### WORK INSTRUCTIONS
An exact copy of the data is required; the images should not appear in it.
** Opening SUPPLIED MATERIAL block **
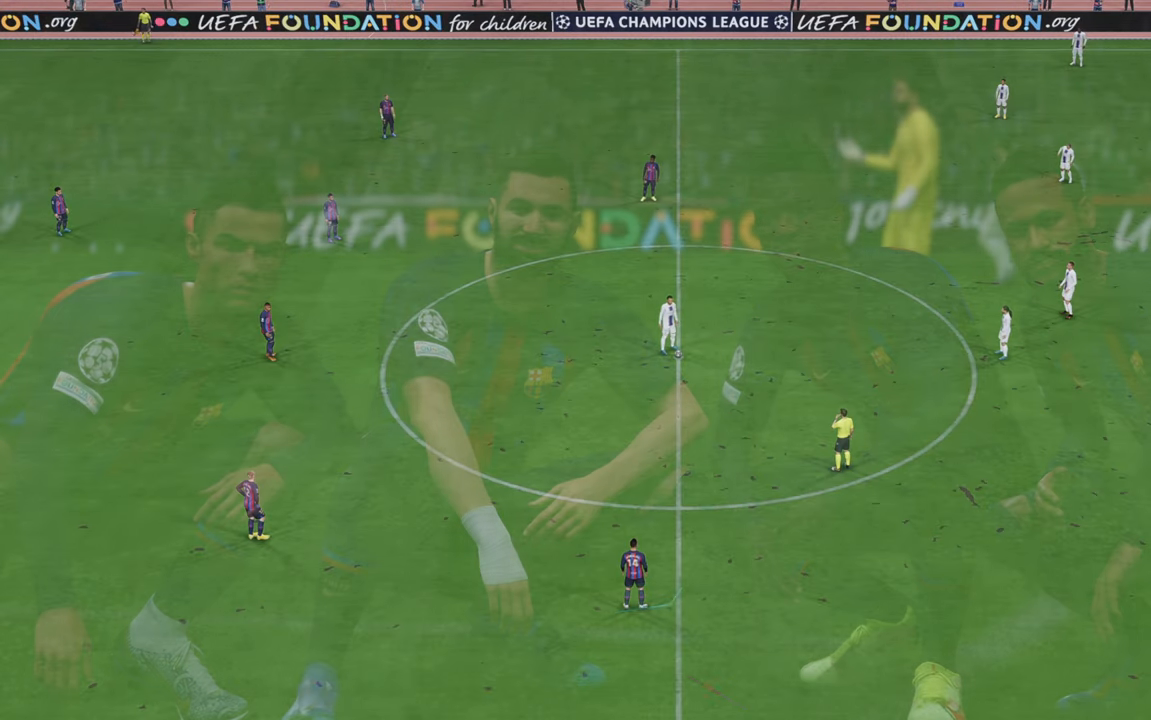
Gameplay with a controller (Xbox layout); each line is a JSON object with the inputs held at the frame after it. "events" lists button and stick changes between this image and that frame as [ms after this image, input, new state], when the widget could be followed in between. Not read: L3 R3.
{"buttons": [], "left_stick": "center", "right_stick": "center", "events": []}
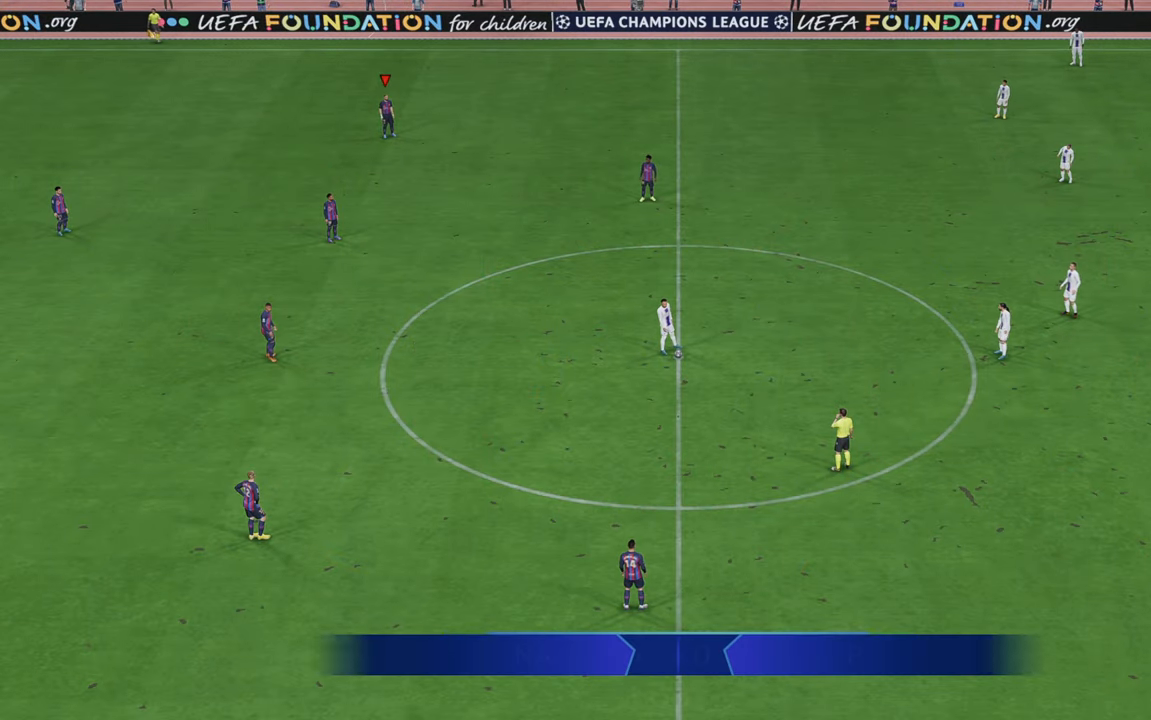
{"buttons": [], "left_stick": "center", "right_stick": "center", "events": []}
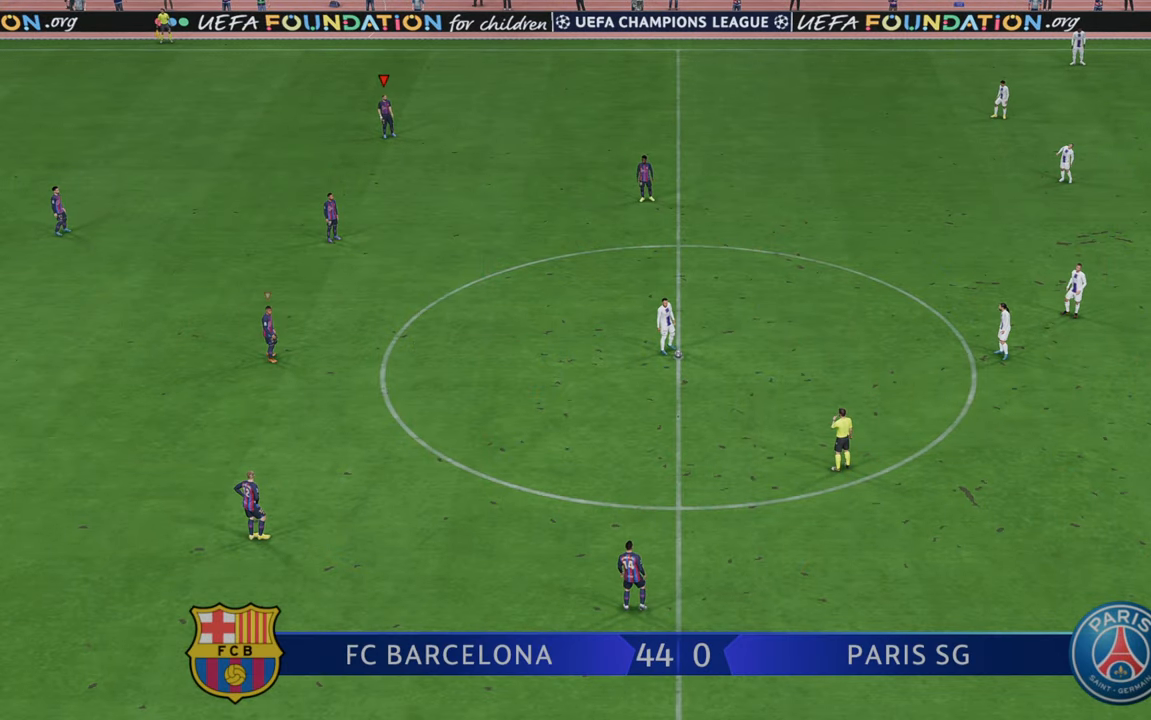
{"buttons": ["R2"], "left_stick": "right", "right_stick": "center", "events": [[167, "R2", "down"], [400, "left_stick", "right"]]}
** Closing SUPPLIED MATERIAL block **
### RESULT
Gameplay with a controller (Xbox layout); each line is a JSON object with the inputs held at the frame after it. "events" lists button and stick changes between this image and that frame as [ms after this image, input, new state], when the widget could be followed in between. Not read: L3 R3.
{"buttons": [], "left_stick": "center", "right_stick": "center", "events": []}
{"buttons": [], "left_stick": "center", "right_stick": "center", "events": []}
{"buttons": ["R2"], "left_stick": "right", "right_stick": "center", "events": [[167, "R2", "down"], [400, "left_stick", "right"]]}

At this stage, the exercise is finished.